A poll published Tuesday said that Hamas and Fatah would be tied if
elections were to take place again, squashing both parties hopes of
winning a comfortable majority. The internal fighting between Fatah
and Hamas suggests that Palestinians are tiring of the international
aid and tax blockade, significantly changing voters’ decisions over who
would be their next leader if given the choice.
Palestinian President Mahmoud Abbas scheduled a referendum for new presidential and legislative elections at the end of July, then canceled it in favor of forming a national unity government with Hamas. But because of the worsening economic and social situation among Palestinians, and intensified internal fighting, the president is reconsidering the referendum as one of a few options to improve their situation.  

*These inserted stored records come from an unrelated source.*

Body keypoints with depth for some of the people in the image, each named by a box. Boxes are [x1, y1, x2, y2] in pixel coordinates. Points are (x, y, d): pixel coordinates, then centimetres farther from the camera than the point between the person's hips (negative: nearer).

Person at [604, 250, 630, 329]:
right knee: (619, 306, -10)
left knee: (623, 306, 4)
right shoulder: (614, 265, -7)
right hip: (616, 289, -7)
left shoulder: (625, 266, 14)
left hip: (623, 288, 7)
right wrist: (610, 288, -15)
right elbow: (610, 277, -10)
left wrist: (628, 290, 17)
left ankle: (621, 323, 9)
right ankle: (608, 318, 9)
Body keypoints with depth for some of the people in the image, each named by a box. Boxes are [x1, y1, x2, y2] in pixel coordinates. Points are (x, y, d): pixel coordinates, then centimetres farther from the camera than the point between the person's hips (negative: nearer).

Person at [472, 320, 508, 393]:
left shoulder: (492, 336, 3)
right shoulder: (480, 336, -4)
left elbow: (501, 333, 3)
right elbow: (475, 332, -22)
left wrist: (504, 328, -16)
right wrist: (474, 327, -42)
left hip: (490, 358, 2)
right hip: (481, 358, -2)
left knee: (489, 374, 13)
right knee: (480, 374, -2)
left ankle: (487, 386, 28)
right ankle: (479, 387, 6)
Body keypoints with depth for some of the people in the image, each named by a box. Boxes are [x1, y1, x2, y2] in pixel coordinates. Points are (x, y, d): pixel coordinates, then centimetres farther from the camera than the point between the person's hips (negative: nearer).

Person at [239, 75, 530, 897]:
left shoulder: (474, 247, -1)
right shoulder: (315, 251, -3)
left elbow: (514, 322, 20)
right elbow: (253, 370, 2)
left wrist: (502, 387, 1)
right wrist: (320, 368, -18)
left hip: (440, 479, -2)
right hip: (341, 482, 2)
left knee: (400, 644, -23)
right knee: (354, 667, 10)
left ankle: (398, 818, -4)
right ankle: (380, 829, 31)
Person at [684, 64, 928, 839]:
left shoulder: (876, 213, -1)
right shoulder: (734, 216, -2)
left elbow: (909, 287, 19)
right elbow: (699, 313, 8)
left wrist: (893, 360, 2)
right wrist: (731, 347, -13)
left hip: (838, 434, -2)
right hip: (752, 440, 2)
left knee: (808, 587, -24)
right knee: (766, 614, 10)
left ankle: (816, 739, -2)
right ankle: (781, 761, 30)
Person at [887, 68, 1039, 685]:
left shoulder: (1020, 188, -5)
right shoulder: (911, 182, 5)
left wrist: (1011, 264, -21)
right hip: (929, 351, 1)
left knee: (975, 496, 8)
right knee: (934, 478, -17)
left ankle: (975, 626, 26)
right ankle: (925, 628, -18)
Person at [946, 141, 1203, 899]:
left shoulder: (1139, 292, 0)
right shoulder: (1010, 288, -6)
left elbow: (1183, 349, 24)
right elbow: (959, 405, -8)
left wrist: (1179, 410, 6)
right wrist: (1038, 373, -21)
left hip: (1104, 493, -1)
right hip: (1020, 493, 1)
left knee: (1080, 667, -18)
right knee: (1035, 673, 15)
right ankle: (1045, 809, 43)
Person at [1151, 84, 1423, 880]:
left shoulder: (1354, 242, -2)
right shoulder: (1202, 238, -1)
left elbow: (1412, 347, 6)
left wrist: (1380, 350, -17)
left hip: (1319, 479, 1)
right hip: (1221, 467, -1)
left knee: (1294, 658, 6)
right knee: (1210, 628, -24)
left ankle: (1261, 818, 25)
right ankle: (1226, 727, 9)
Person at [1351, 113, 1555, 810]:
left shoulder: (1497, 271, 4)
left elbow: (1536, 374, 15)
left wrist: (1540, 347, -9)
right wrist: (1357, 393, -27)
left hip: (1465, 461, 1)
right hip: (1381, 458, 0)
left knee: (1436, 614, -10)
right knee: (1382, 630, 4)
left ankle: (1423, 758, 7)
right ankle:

The poll results, in addition to other recent surveys, indicate that Abbas and his Fatah party may not have the upper hand if elections were held today as Abbas has suggested.  In a legislative election, Fatah would get 32 per cent of the vote and Hamas would get 30.5 per cent.

Prime Minister Ismail Haniyeh was voted more trustworthy than Abbas by 19 per cent to 14.5 per cent. The results suggest that 40 years of increasing official corruption in Fatah cannot be forgotten in a mere nine months. Even in spite of Palestinians’ deteriorating economic conditions caused by the international boycott of the Hamas government, Haniyeh and his Hamas party are still more popular among Palestinians.

The survey also indicated that 56 per cent said a national unity government was the best way out of the current crisis.  Over half said they oppose attacks on Israel and 46.6 per cent said they support a two-state solution. 

The poll has an error margin of 3 percentage points.